И снова-здорово – руководил, птичий сын! Лузгал семечки (в последнее время, правда, уже не семечки – зауважал товарищ Пернатых сервелат, балычок и шоколадные наборы; а что товарищ Пернатых уважал, по роду его службы само в кабинете появлялось); совещания проводил уже ежедневно, селекторные и просто так, слюной в лицо. Собирал народ, как в бане по пятницам, надувался весь и давай верещать: мол, пр-роценты, соцсорревнование, в четыр-ре года!.. И лапкой эдак по столу.
А взгляд – ну не то чтобы орлиный, но вроде того… С придурью взглядик.
А как боялись! По коридору идет – замолкают, пройдет – в спину смотрят, скроется – шепотом гадости говорят. Настоящий руководитель. В кабинет шасть, а там телефонограмма.
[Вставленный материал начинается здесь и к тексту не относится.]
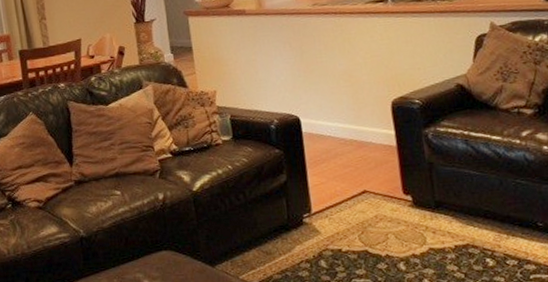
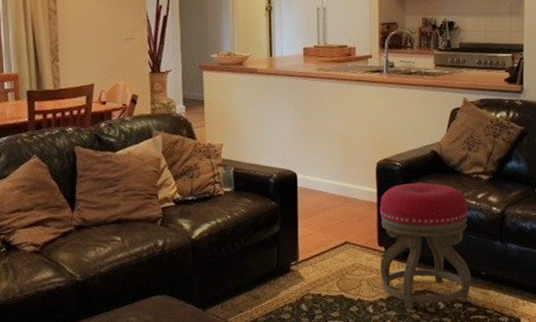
stool: none [400,121,526,266] -> present [380,183,471,309]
Он папочку хвать, Инессочку по щечке хлоп-хлоп, "я полетел”, говорит, но только все врет, уж давно не летал он – на машине его возили черной, целый день шофер внизу сидел, детективы читал.
А привезет его шофер куда сказано, товарищ Пернатых из машины вылезет – еще меньше, чем был, по лесенке топ-топ, в предбанничек шмыг, а там таких, как он, дюжина, и все сидят тихо, папочки на коленках.
Потом селектор вз-зз-з, голос бу-бу – и входил Иннокентий Георгиевич вместе со всеми в кабинет, а в кабинете стол – пустыня, а не стол, а в торце товарищ Ползучих сидит – сам тощий, губы поджатые, очки на пол-лица, на сером костюме – значок. Начинал товарищ Ползучих шелестеть – чего, не слышно, а переспросить страшно. Потом на шип переходил: больш-ше, мол, лучш-ше, выш-ше. И покачивался за столом.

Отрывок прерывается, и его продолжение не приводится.